He clarifies this even further:
"the point of critique is not to discover the essential or necessary unity of given historical limits; rather, its role is to focus on contingent processes that render such limited 'realities' possible. Accordingly, criticism need not entail the practice of comparing, or judging local 'realities' with 'universal' principles - rather it could develop an ethos that continuously directs itself to absence, the otherness which makes possible the so-called 'realities' contained by given historical limits." (ibid., p.43).
Thus the critical criminologist is advised to dig a deep and impenetrable moat around the ivory tower of the academy within which the "exuberant" discourses of unreason reign - whilst outside a plethora of cruel and insistent practices occur which systematically limit human emancipation whilst being justified by false technical and administrative reasons.
In fact it is important, if we are to critique the practices of the present day system, to demonstrate their technical and administrative incompetence - the exposure of the irony depends on this. It is true, however, that technical critique alone leads to the danger of an autopoetic theory which is internally self-referring and may function just to reduce tension in the system (see Lea, 1998). Hence the need for this critique to be conducted in the context of an emancipatory discourse. It is unclear how paralogic can conceivably provide a methodology by which we can tie the immediate and the technical to the long term and the transformative in a way which effectively expedites reform yet does not succumb to the perils of utopian blueprints. This reduces to two problems: the problem of transformation and the problem of a guiding narrative. The answer to the first question is aided by consideration of the work of Nancy Fraser, the second by reference to Zygmunt Bauman, the major theorist of late/post, or, as he would have it, liquid modernity. To outline this it is necessary to situate the problems of transformation and change and their relationship to crime and punishment within the changed social terrain within which we now live.
The Coordinates of Order:
Class and Identity in the Late Modernity
At this point before mapping the terrain of late modernity I wish to briefly establish coordinates. Nancy Fraser in her influential Justice Interruptus: Critical Reflections on the Post-Socialist Condition (1997) outlines two types of politics: those centring around distributive justice and those centring around the justice of recognition - that is class politics and identity politics. In The Exclusive Society (1999) I point to the two fundamental problems in a liberal democracy to be the need to distribute rewards fairly so as to encourage commitment to work within the division of labour and the need to encourage respect between individuals and groups so that the self-seeking individualism characteristic of a competitive society does not lead to a situation of war of all against all. Individuals must experience their rewards as fair and just and they must feel valued and respected.

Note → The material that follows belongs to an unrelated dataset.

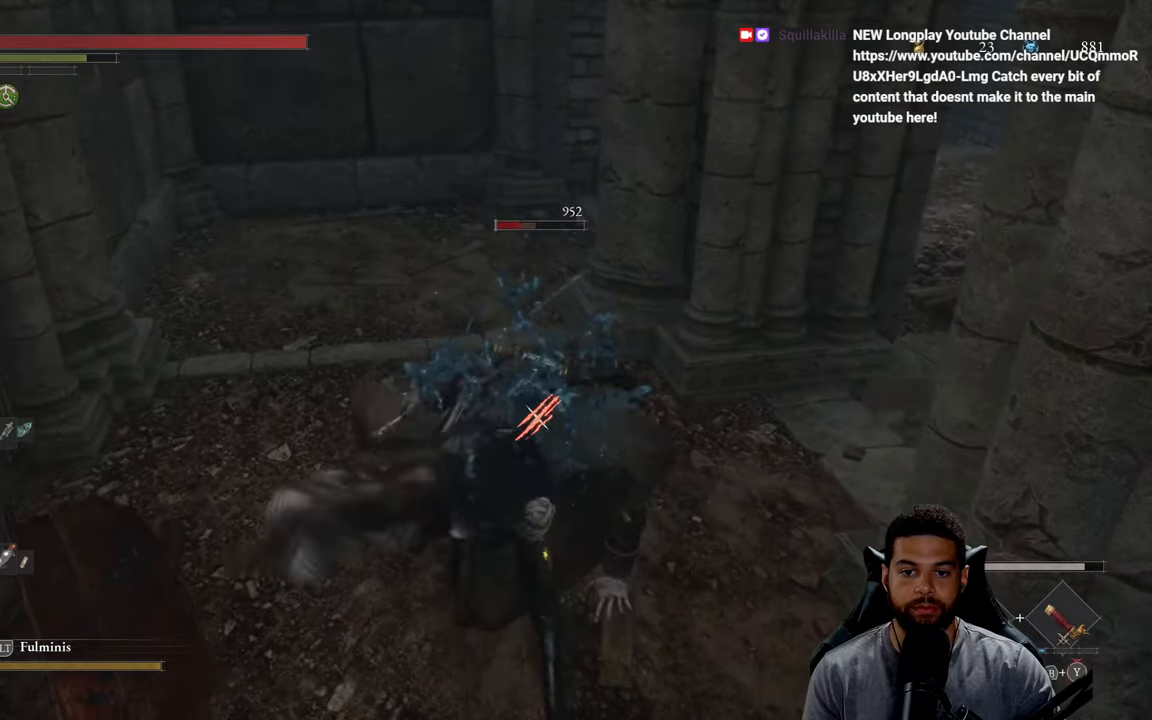
{"buttons": [], "left_stick": "center", "right_stick": "center", "events": [[334, "left_stick", "center"], [400, "R1", "down"], [484, "R1", "up"]]}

Let us develop the distinction between the sphere of distribution and that of recognition. Central to distributive justice is the notion of fairness of reward and in developed societies this entails a meritocracy, that is where merit is matched to reward. Justice of recognition involves the notion of respect and status allocated to all but if we stretch the concept a little further: it also involves the notion of the level of esteem or social status being related justly. Indeed both the discourses of distributive justice and recognition have the notion of a basic equality (all must receive a base level of reward as part of being citizens) but on top of this rather than a general equality of outcome: a hierarchy of reward and recognition dependant on the individual's achievements.
How does this help inform us as to the genesis of crime and punishment? Firstly, that a major cause of crime lies in deprivation that is, very frequently, the combination of feeling relatively deprived economically (which causes discontent) and misrecognized socially and politically (which causes disaffection). The classic combination is to be marginalized economically and treated as a second rate citizen on the street by the police. Secondly, a common argument is that widespread economic and ontological insecurity in the population engenders a punitive response to crime and deviancy (see for example Luttwak, 1995; Young, 2001).
As we shall see in the process of the transition from modernity to late modernity powerful currents shake the social structure transforming the nature of relative deprivation, causing new modes of misrecognition and exclusion, whilst at the same time being accompanied by widespread economic and ontological insecurity. The purchase of each of these currents impacts differentially throughout the social structure by each of the prime social axes of class, age, ethnicity and gender.
The Journey Into Late Modernity
The last third of the twentieth century has witnessed a remarkable transformation in the lives of citizens living in advanced industrial societies. The Golden Age of the post-war settlement with high employment, stable family structures, and consensual values underpinned by the safety net of the welfare state has been replaced by a world of structural unemployment, economic precariousness, a systematic cutting of welfare provisions and the growing instability of family life and interpersonal relations. And where there once was a consensus of value, there is now burgeoning pluralism and individualism (see Hobsbawm, 1994). A world of material and ontological security from cradle to grave is replaced by precariousness and uncertainty and where social commentators of the fifties and sixties berated the complacency of a comfortable 'never had it so good' generation, those of today talk of a risk society where social change becomes the central dynamo of existence and where anything might happen. As Anthony Giddens put it: "to live in the world produced by high modernity has the feeling of riding a juggernaut" (1991, p.28; see also Beck, 1992; Berman, 1983).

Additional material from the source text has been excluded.